BRUSSELS (Reuters) – European Union finance ministers are set to remove the Caribbean islands of the Bahamas and Saint Kitts and Nevis from an EU list of tax havens next week, EU documents show.
The two islands had been included in the blacklist in March as their tax rules and practices were deemed not in line with EU standards.
After they committed to changes, EU tax officials recommended moving them from the blacklist to a so-called grey list of jurisdictions with low tax transparency standards but aiming to become less opaque, an EU document shows.
EU finance ministers in a regular meeting on Friday next week are expected to formally adopt the removal decision, according to a draft agenda of the meeting and an EU official contacted by Reuters.

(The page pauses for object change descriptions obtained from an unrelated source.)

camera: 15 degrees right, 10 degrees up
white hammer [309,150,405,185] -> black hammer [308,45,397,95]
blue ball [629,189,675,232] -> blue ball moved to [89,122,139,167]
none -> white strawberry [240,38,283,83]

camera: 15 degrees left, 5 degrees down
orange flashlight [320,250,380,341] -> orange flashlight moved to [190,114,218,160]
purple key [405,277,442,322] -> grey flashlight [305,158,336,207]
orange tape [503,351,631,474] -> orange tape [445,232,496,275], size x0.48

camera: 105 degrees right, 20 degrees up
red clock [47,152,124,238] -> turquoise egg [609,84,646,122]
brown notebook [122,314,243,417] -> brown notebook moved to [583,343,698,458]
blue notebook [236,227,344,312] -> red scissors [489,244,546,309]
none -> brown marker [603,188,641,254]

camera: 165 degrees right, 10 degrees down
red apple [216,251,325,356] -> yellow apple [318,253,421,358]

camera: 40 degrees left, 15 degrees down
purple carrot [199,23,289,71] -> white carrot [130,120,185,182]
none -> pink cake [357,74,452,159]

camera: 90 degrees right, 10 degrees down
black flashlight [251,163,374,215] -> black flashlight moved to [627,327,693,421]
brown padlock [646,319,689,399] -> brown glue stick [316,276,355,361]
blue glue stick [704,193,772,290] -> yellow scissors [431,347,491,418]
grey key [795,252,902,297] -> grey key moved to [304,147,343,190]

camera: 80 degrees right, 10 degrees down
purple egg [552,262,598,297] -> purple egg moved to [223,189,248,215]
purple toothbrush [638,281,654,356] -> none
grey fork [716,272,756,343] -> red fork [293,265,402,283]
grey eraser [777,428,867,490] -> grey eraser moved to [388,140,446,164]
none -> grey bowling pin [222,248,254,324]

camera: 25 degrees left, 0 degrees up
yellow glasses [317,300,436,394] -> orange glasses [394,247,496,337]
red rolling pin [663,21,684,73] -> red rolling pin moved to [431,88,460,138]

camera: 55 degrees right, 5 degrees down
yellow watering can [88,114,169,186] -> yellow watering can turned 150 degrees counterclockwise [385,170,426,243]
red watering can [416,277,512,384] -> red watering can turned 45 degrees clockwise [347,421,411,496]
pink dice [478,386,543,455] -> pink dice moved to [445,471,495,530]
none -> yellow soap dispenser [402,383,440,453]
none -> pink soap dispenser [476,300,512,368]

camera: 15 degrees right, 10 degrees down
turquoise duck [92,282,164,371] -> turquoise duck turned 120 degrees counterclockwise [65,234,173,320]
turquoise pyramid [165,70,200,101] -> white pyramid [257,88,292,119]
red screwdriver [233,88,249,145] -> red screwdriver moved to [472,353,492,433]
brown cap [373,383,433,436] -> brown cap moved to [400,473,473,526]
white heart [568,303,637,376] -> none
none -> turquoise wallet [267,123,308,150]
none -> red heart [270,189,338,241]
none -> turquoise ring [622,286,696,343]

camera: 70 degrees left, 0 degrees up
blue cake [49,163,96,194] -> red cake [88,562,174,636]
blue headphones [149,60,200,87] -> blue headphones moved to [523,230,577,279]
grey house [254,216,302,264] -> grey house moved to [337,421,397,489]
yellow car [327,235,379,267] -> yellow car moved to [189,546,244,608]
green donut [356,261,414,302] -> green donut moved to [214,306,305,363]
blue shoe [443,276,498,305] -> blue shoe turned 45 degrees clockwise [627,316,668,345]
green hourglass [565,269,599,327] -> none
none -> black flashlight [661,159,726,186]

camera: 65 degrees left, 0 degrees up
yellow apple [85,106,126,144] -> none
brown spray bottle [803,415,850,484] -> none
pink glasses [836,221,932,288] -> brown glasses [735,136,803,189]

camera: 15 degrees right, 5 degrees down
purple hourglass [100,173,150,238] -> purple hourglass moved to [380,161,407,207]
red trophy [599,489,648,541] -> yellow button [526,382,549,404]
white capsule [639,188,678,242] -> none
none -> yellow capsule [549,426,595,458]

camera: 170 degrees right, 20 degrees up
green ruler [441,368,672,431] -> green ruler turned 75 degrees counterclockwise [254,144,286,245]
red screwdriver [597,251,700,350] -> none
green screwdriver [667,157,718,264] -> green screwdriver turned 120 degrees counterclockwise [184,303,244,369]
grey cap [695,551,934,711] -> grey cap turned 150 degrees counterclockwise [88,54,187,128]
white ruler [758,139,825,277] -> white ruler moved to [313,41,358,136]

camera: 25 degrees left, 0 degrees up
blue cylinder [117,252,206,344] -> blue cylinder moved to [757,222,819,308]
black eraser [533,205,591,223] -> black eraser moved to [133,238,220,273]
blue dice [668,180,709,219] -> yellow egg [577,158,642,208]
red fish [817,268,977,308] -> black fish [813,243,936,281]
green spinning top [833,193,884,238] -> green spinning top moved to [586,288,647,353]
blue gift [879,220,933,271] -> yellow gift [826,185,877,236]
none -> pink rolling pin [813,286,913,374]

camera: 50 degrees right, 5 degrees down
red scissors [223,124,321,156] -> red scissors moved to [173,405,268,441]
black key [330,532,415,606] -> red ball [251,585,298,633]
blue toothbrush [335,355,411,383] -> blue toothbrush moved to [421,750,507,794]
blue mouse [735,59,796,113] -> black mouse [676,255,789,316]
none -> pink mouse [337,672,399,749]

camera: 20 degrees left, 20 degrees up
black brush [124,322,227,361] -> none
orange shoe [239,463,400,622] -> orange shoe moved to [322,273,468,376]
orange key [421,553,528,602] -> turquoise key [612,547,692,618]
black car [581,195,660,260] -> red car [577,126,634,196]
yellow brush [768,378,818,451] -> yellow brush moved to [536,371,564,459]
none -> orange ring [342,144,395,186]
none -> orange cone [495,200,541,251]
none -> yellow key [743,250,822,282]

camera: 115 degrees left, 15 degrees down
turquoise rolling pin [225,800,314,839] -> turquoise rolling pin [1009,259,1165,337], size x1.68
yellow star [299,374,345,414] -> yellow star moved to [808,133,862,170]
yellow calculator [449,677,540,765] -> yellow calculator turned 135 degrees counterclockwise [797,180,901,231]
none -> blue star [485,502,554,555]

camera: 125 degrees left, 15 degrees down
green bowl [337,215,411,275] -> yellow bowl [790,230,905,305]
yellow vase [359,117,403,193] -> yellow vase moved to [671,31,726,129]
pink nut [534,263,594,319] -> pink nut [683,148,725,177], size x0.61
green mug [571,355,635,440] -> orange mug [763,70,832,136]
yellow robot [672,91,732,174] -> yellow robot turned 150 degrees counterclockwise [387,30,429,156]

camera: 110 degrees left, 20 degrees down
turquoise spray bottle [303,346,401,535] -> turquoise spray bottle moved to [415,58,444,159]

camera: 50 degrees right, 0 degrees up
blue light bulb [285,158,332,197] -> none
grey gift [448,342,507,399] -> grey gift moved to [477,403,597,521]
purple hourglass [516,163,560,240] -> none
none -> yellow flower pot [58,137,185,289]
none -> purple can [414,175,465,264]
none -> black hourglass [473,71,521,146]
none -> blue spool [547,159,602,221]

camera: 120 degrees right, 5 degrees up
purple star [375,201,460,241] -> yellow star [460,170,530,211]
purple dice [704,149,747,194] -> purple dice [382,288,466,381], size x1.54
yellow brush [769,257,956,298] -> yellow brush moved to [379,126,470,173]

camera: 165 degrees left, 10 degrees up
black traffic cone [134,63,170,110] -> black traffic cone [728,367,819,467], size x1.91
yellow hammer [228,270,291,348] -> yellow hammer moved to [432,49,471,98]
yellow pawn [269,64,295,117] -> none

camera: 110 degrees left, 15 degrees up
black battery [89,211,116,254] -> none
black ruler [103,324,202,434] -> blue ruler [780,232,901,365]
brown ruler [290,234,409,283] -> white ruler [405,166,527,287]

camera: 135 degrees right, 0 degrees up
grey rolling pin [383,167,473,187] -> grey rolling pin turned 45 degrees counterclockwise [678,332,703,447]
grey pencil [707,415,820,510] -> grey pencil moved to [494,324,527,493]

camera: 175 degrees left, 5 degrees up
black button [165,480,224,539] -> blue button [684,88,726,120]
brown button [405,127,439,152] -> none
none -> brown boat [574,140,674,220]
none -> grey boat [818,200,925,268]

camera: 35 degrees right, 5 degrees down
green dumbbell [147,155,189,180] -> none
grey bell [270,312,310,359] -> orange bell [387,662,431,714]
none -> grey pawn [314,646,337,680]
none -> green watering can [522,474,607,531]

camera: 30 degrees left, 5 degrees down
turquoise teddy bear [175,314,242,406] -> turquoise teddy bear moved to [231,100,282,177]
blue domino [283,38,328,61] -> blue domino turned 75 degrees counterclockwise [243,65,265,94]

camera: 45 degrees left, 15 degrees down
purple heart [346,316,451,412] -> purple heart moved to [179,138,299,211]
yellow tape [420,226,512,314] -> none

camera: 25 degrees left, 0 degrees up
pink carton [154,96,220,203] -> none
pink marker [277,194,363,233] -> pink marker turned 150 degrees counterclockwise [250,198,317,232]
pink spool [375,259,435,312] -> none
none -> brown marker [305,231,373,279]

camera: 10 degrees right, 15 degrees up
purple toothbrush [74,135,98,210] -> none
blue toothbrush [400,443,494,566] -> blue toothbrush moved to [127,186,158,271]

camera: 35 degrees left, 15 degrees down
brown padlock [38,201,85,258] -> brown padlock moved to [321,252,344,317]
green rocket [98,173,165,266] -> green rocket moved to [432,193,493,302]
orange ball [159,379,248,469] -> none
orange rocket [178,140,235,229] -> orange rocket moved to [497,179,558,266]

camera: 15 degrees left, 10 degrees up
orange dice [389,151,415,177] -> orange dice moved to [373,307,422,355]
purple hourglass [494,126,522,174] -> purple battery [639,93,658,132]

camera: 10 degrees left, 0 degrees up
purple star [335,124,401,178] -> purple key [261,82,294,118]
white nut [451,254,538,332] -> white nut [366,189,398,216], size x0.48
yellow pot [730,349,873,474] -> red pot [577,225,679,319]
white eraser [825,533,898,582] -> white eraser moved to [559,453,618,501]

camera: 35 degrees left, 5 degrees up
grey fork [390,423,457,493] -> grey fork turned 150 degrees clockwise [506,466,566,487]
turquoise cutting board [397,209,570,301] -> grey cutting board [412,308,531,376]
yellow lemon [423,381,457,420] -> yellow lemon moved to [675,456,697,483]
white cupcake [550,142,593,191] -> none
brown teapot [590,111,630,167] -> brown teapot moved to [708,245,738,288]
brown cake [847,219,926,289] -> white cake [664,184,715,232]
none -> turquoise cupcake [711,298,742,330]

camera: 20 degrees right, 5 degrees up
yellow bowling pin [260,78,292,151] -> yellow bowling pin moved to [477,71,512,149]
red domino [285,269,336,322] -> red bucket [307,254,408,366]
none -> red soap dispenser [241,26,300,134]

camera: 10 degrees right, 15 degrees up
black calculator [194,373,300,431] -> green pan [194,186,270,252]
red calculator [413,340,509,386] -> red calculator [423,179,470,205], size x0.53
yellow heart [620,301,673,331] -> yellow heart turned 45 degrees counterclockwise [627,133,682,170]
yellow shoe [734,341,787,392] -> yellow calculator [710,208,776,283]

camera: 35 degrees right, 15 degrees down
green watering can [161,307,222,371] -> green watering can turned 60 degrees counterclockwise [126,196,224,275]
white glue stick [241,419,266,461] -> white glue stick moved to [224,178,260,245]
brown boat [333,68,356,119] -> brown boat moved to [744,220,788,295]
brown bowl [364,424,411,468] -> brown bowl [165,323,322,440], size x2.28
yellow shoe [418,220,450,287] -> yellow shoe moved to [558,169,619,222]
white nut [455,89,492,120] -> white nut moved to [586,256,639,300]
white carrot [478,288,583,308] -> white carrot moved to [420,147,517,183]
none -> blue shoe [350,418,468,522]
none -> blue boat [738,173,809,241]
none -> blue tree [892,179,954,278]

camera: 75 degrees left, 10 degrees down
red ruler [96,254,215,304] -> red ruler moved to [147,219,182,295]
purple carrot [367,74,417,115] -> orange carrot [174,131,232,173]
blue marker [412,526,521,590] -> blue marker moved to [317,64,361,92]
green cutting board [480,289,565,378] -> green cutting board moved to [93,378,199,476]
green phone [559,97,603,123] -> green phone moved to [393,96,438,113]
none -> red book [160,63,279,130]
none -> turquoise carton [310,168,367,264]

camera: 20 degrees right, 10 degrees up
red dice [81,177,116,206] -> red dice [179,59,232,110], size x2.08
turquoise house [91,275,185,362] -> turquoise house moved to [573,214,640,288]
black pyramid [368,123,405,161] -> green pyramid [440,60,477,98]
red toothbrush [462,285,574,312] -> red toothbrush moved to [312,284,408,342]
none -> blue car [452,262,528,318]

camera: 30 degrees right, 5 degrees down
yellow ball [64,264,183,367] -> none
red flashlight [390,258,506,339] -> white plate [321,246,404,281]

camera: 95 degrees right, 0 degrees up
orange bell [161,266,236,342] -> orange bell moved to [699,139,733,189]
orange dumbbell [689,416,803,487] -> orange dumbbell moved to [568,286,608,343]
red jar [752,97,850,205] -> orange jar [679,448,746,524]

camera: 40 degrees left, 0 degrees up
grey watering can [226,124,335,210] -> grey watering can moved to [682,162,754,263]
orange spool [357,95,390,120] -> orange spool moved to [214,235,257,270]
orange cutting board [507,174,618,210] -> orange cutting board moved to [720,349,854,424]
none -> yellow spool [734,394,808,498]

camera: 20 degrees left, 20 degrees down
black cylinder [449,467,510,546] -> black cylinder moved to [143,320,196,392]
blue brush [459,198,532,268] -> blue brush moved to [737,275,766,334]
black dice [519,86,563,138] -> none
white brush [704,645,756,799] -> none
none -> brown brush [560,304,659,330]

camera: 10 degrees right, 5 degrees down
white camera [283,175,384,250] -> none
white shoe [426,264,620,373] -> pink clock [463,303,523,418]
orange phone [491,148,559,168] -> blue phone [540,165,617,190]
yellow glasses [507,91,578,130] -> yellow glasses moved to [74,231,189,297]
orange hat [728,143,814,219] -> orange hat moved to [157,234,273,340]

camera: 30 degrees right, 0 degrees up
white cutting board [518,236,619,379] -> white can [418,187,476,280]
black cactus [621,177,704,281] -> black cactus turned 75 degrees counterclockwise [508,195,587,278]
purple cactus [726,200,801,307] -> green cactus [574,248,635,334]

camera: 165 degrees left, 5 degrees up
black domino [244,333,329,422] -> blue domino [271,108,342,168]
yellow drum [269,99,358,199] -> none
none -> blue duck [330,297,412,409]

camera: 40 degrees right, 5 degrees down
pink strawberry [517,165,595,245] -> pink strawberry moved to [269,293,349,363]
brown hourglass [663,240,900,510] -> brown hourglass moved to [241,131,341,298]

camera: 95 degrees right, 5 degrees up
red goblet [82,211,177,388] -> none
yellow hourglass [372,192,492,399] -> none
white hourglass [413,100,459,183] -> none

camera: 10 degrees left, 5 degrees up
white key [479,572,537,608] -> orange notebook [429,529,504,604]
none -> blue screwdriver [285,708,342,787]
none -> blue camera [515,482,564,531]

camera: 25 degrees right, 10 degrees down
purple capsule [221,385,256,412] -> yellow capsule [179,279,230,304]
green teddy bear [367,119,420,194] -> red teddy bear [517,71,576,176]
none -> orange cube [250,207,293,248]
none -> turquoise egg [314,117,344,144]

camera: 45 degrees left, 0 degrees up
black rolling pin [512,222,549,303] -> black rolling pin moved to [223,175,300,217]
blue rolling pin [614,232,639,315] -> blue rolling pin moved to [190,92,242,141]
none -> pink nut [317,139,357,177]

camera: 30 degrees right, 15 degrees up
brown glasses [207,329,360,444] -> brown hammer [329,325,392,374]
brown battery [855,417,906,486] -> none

Seven other jurisdictions will remain on the blacklist. They are Namibia, Palau, Samoa, Trinidad and Tobago and the three United States’ territories of American Samoa, Guam and the U.S. Virgin Islands.
The EU blacklist was set up last December after several revelations of widespread tax avoidance schemes used by corporations and wealthy individuals to lower their tax bills.
Blacklisted jurisdictions could face reputational damage and stricter controls on their financial transactions with the EU, although no sanctions have been agreed by EU states yet.
Those who are on the grey list could be moved to the blacklist if they do not honor their commitments.